- Directions for this task -
For each line below that contains the string "nose", copy that line.

- Data under study -
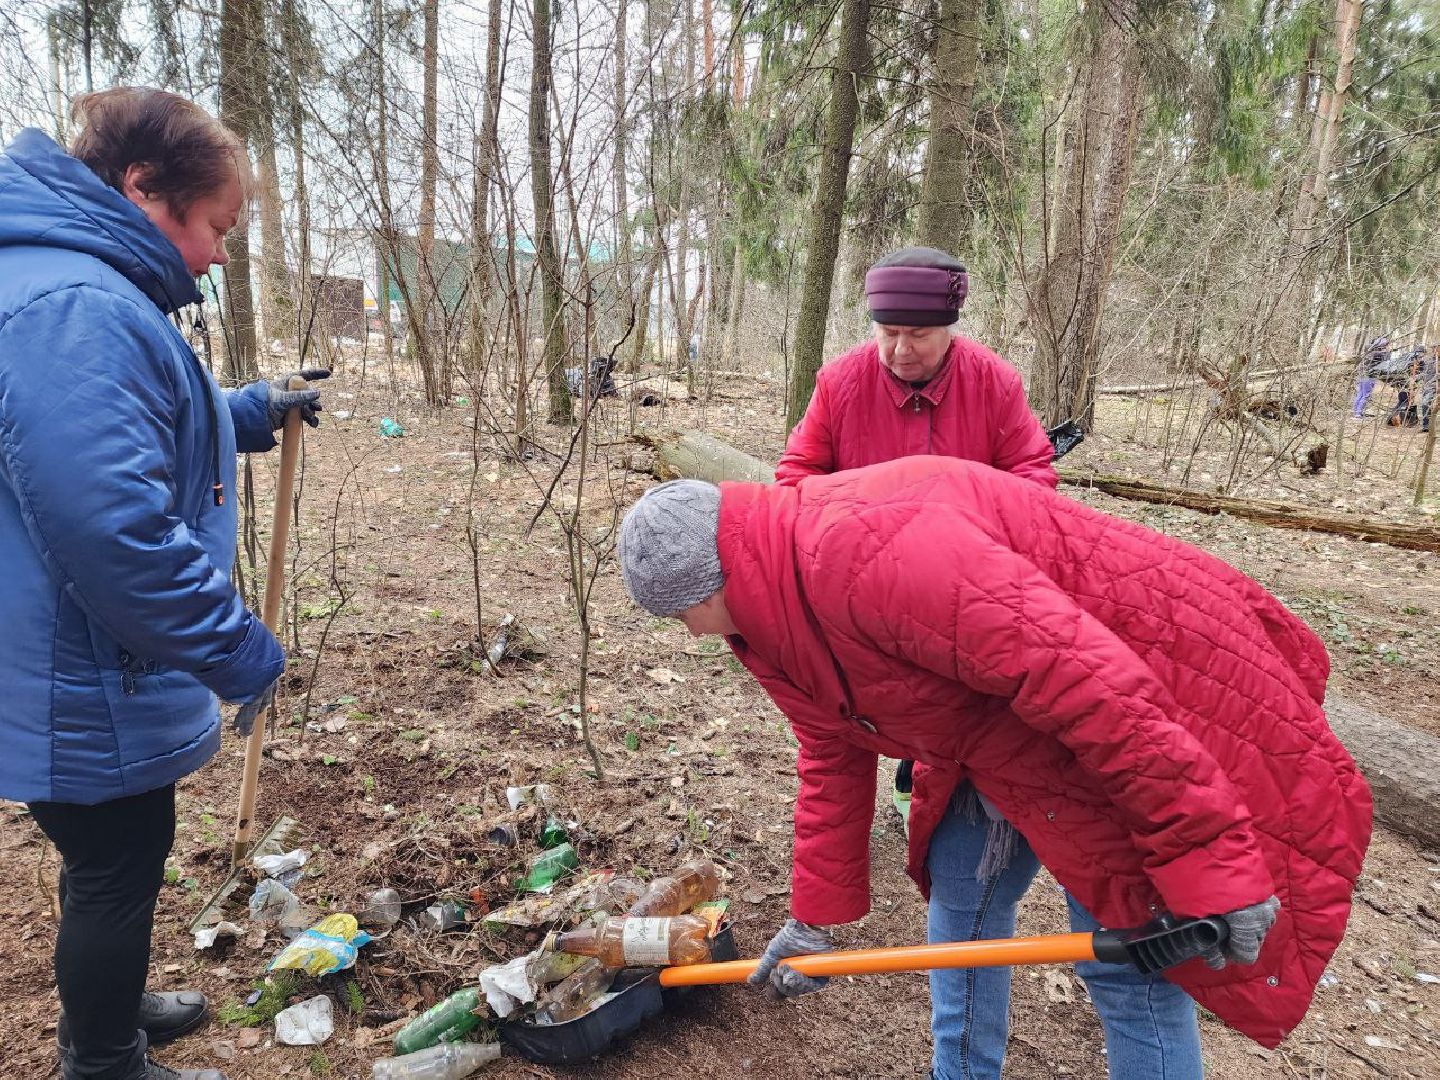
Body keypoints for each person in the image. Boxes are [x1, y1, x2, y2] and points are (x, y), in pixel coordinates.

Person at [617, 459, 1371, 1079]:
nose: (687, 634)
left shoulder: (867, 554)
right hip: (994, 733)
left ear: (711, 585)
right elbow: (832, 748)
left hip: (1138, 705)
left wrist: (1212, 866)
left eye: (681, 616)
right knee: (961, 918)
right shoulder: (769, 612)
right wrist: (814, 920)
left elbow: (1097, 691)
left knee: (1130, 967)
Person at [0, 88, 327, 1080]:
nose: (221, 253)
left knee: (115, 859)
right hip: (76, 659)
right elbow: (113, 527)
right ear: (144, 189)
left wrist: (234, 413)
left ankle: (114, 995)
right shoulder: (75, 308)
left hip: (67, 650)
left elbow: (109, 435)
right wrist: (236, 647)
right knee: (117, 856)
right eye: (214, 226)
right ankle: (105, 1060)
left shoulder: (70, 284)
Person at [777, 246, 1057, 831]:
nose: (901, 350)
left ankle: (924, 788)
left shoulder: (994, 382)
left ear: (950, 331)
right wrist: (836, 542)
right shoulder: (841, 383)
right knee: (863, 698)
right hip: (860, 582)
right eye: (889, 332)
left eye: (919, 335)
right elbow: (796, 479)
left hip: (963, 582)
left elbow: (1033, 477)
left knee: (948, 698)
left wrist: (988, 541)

* * *

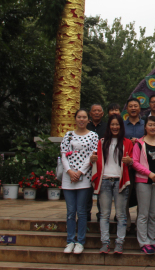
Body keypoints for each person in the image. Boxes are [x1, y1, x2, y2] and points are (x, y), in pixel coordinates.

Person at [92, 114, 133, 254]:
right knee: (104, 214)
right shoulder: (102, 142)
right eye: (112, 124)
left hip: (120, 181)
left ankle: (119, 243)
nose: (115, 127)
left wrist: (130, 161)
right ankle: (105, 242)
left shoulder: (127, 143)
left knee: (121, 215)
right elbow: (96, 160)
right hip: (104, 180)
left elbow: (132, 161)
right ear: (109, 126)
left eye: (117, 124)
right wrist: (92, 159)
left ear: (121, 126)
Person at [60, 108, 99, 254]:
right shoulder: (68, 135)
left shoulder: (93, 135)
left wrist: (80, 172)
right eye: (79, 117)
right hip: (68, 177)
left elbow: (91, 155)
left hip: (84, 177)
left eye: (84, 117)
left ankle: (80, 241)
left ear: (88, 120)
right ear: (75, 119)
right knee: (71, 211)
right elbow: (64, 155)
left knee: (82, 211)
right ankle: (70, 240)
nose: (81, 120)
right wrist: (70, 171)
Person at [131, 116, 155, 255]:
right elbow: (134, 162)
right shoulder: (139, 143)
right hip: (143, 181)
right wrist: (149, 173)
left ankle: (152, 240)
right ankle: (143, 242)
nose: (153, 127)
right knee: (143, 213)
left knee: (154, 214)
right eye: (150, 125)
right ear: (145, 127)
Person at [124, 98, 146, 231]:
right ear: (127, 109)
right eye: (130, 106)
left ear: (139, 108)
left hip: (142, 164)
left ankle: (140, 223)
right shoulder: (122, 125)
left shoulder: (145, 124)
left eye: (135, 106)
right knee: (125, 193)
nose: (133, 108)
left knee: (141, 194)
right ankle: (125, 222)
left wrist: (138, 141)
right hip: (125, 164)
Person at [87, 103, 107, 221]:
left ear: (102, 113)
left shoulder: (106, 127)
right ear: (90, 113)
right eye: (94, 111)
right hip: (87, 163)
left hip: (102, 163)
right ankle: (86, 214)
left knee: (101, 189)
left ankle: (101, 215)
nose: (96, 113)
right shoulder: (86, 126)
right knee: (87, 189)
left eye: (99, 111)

- Response -
nose: (687, 634)
nose: (221, 253)
nose: (901, 350)
nose: (115, 127)
nose: (81, 120)
nose: (153, 127)
nose: (133, 108)
nose: (96, 113)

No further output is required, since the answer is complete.